Although the job turned out fine with no comebacks it's not the sort of conditions I ever want to be caught out in ever again - if for no other reason than I was absolutely freezing when I finished and it took me at least 4 hours before I was thawed out.


----------



## Scoobycarl (Aug 13, 2011)

I take my hat off to you squiggs for working with those conditions ! I have a unit that gets quite cold and damp but have a diesel space heater that warms the booth to get panel temps around 18 degrees in about half hour and that tests my patience waiting for that so i dont think i would enjoy what you guys put up with !


----------



## enc (Jan 25, 2006)

i have a wheel i need to clear coat. managed to prep and base coat it on saturday and was hoping to get it finished but the afternoon chilled down quickly bringing with it the damp 

what lamps do you use to warm the panels squiggs ?


----------



## enc (Jan 25, 2006)

SamD said:


> Tent up, dry everything and if it's really cold I just keep my lamps on to warm everything.
> Mostly keeping me warm.


be interested to see pics of your set up mate.


----------



## squiggs (Oct 19, 2009)

enc said:


> what lamps do you use to warm the panels squiggs ?


This type of thing
http://www.anest-iwata.co.uk/catalogo.asp?Area=1&cat=13


----------



## SamD (Oct 24, 2015)

enc said:


> be interested to see pics of your set up mate.


My van set up is compact, my tent comes out if I even see a grey cloud 15 miles away and in summer it's out to keep the panels cool also.


----------



## Scoobycarl (Aug 13, 2011)

I would like one of those tents for when theres not much room in my shop i can fit up n polish/clean cars outside ? Do you have a link mate for them ? Thanks


----------



## SamD (Oct 24, 2015)

As always cheaper tents are available I suggest a steal frame with removable sides, plenty of variety on this site.

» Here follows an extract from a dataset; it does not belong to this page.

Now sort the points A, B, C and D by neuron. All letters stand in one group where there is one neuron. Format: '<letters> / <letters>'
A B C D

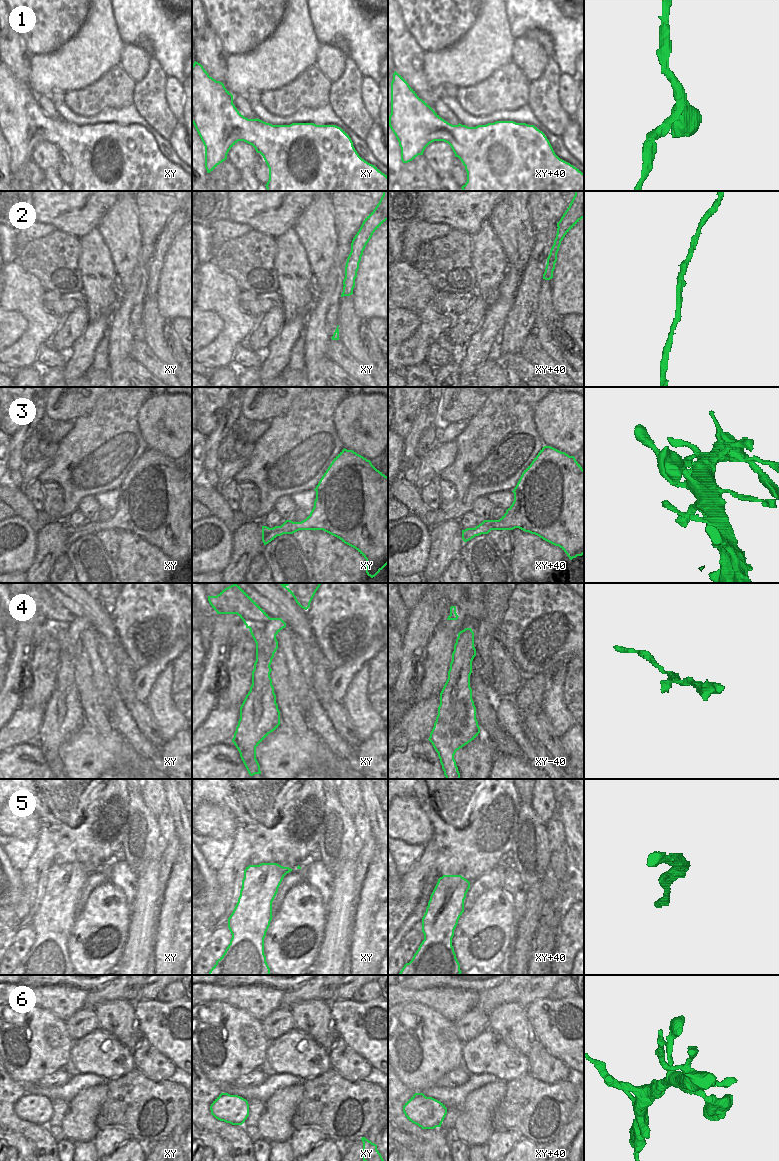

http://www.dancover.co.uk/canopies.htm


----------



## Scoobycarl (Aug 13, 2011)

Cheers mate nice one


----------



## enc (Jan 25, 2006)

SamD said:


> My van set up is compact, my tent comes out if I even see a grey cloud 15 miles away and in summer it's out to keep the panels cool also.


Nice set up :thumb:


----------



## enc (Jan 25, 2006)

below is our gazebo being put to good use ...i was using it to keep the sun off !! 
thing is, its at least a 2 person job to put up  ... easier with 4 !
wouldnt be much use at keeping rain off though


----------



## SamD (Oct 24, 2015)

Thanks, better the tent the more you spend, with mine it only needs one person to pull it apart and set it up I can't remember how much I paid but it was around £400+.


----------